(Extracted page text data)

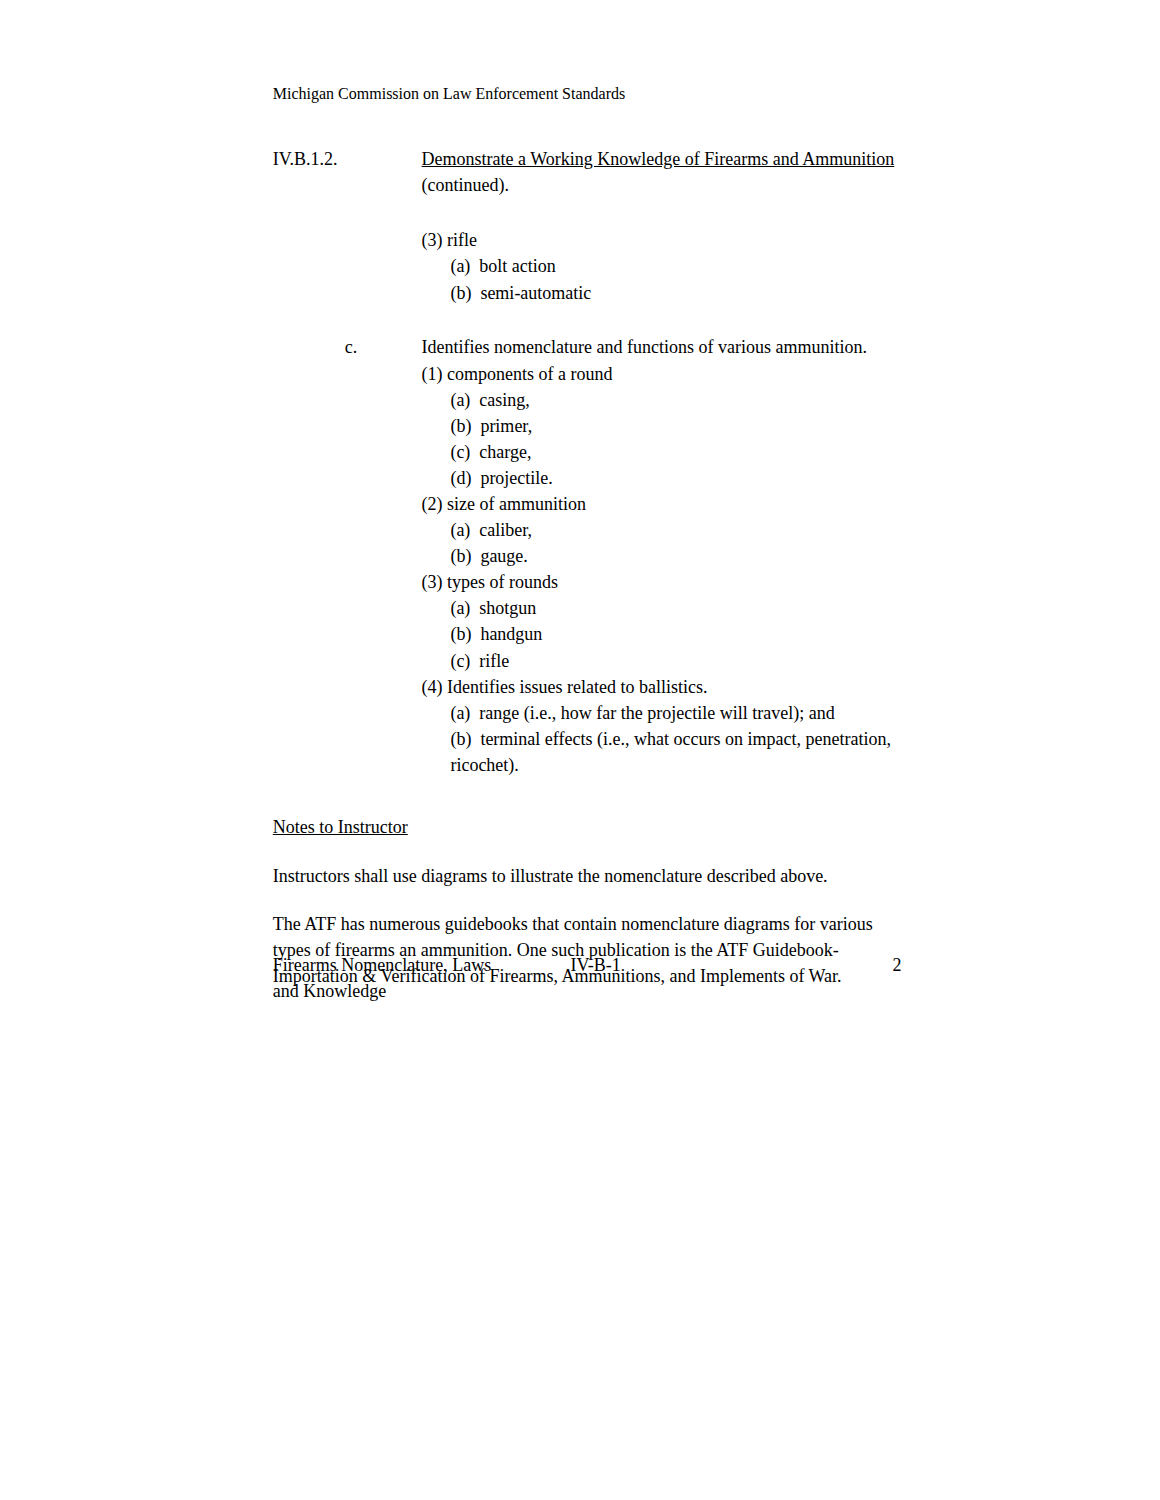Michigan Commission on Law Enforcement Standards
IV.B.1.2.
Demonstrate a Working Knowledge of Firearms and Ammunition (continued).
(3) rifle
(a) bolt action
(b) semi-automatic
c.
Identifies nomenclature and functions of various ammunition.
(1) components of a round
(a) casing,
(b) primer,
(c) charge,
(d) projectile.
(2) size of ammunition
(a) caliber,
(b) gauge.
(3) types of rounds
(a) shotgun
(b) handgun
(c) rifle
(4) Identifies issues related to ballistics.
(a) range (i.e., how far the projectile will travel); and
(b) terminal effects (i.e., what occurs on impact, penetration, ricochet).
Notes to Instructor
Instructors shall use diagrams to illustrate the nomenclature described above.
The ATF has numerous guidebooks that contain nomenclature diagrams for various types of firearms an ammunition. One such publication is the ATF Guidebook-Importation & Verification of Firearms, Ammunitions, and Implements of War.
Firearms Nomenclature, Laws and Knowledge
IV-B-1
2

**Work task:** Using the records above, copy all lines that include the word "diagrams".

**Task answer:**
Instructors shall use diagrams to illustrate the nomenclature described above.
The ATF has numerous guidebooks that contain nomenclature diagrams for various types of firearms an ammunition. One such publication is the ATF Guidebook-Importation & Verification of Firearms, Ammunitions, and Implements of War.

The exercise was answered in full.